▶ Page text
____________________

This option allows "btrfs rescue fix-data-checksum" to use the specified
mirror number to update checksum item for all corrupted mirrors.

If the specified number is larger than the max number of mirrors, the
real mirror number will be `num % (num_mirrors + 1)`.

Signed-off-by: Qu Wenruo <wqu@suse.com>
---
 Documentation/btrfs-rescue.rst  |  6 ++++++
 cmds/rescue-fix-data-checksum.c | 16 ++++++++++++----
 cmds/rescue.c                   | 16 ++++++++++++++--
 cmds/rescue.h                   |  4 +++-
 4 files changed, 35 insertions(+), 7 deletions(-)

diff --git a/Documentation/btrfs-rescue.rst b/Documentation/btrfs-rescue.rst
index 0e6da4397f51..7fc2bde590d2 100644
--- a/Documentation/btrfs-rescue.rst
+++ b/Documentation/btrfs-rescue.rst
@@ -72,6 +72,12 @@ fix-data-checksum <device>
 	-i|--interactive
 		interactive mode, ask for how to repair, ignore the error by default
 
+	-m|--mirror <num>
+		use specified mirror to update the checksum item for all corrupted blocks.
+
+		The value must be >= 1, and if the corrupted block has less mirrors than
+		the value, the mirror number will be `num % (num_mirrors + 1)`.

____________________

(Dataset rows)
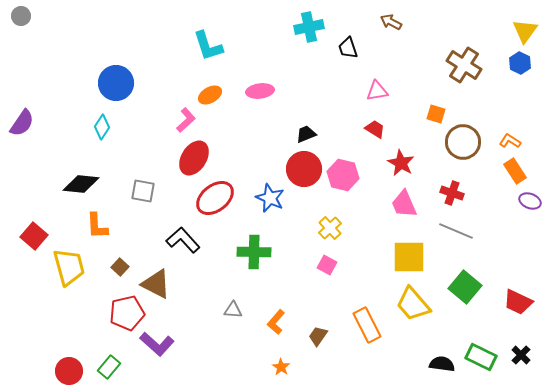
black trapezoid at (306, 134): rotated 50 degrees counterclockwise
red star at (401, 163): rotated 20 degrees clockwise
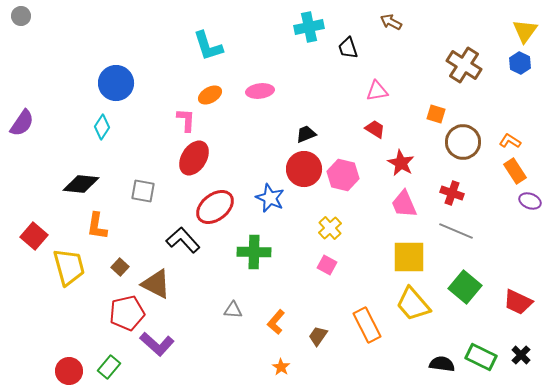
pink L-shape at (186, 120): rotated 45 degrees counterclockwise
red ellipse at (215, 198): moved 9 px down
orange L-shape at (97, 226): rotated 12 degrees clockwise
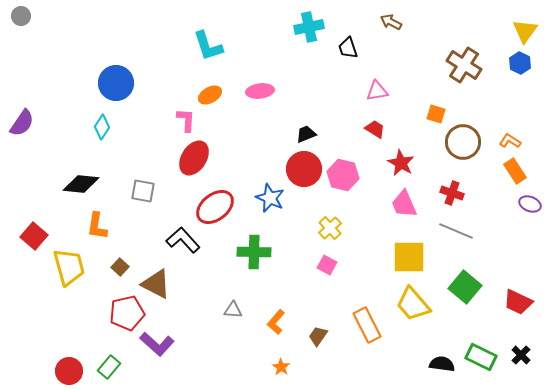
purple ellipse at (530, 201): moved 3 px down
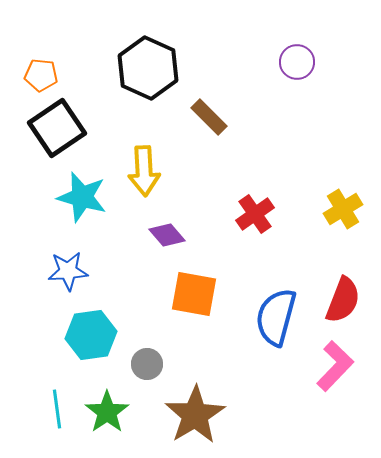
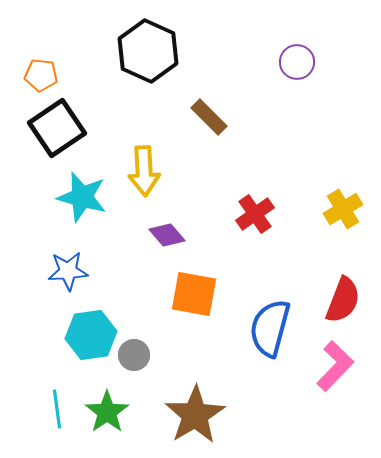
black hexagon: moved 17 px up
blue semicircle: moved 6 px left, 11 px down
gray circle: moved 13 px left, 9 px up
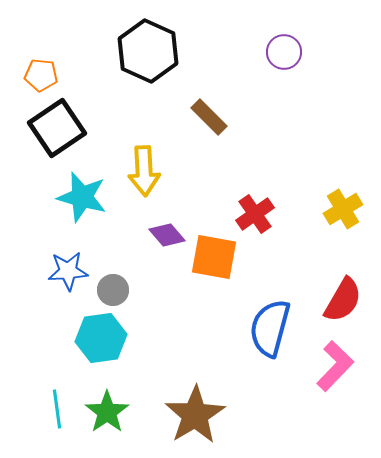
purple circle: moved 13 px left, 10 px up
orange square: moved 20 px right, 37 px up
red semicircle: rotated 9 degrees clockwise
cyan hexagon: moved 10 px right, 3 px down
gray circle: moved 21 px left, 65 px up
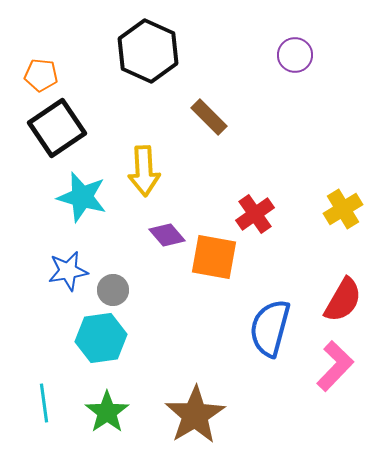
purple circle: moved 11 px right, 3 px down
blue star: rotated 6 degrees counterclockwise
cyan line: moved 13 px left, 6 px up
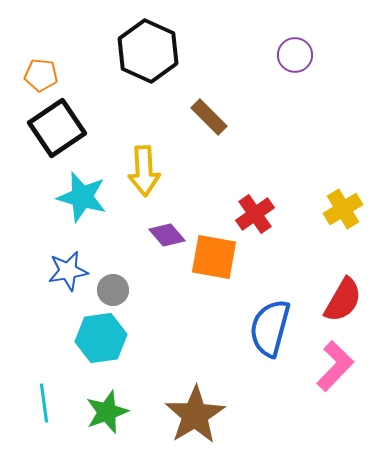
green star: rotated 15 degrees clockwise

____________________

▶ Given problem 1
List the file paths that the diffstat of the btrfs rescue patch reports as changed.
▶ Given problem 2
Write out the passage of the btrfs rescue patch that begins at the words "diff --git a/Documentation/btrfs-rescue.rst" and stops after "all corrupted blocks.".
▶ Given problem 3
Write what comes next in the btrfs rescue patch, starting after its last line.

▶ Written reply 1
Documentation/btrfs-rescue.rst
cmds/rescue-fix-data-checksum.c
cmds/rescue.c
cmds/rescue.h

▶ Written reply 2
diff --git a/Documentation/btrfs-rescue.rst b/Documentation/btrfs-rescue.rst
index 0e6da4397f51..7fc2bde590d2 100644
--- a/Documentation/btrfs-rescue.rst
+++ b/Documentation/btrfs-rescue.rst
@@ -72,6 +72,12 @@ fix-data-checksum <device>
 	-i|--interactive
 		interactive mode, ask for how to repair, ignore the error by default
 
+	-m|--mirror <num>
+		use specified mirror to update the checksum item for all corrupted blocks.

▶ Written reply 3
+
 .. _man-rescue-clear-ino-cache:
 
 clear-ino-cache <device>
diff --git a/cmds/rescue-fix-data-checksum.c b/cmds/rescue-fix-data-checksum.c
index 86924d61823e..23b59fffe2f7 100644
--- a/cmds/rescue-fix-data-checksum.c
+++ b/cmds/rescue-fix-data-checksum.c
@@ -381,7 +381,8 @@ out:
 }
 
 static void report_corrupted_blocks(struct btrfs_fs_info *fs_info,
-				    enum btrfs_fix_data_checksum_mode mode)
+				    enum btrfs_fix_data_checksum_mode mode,
+				    unsigned int mirror)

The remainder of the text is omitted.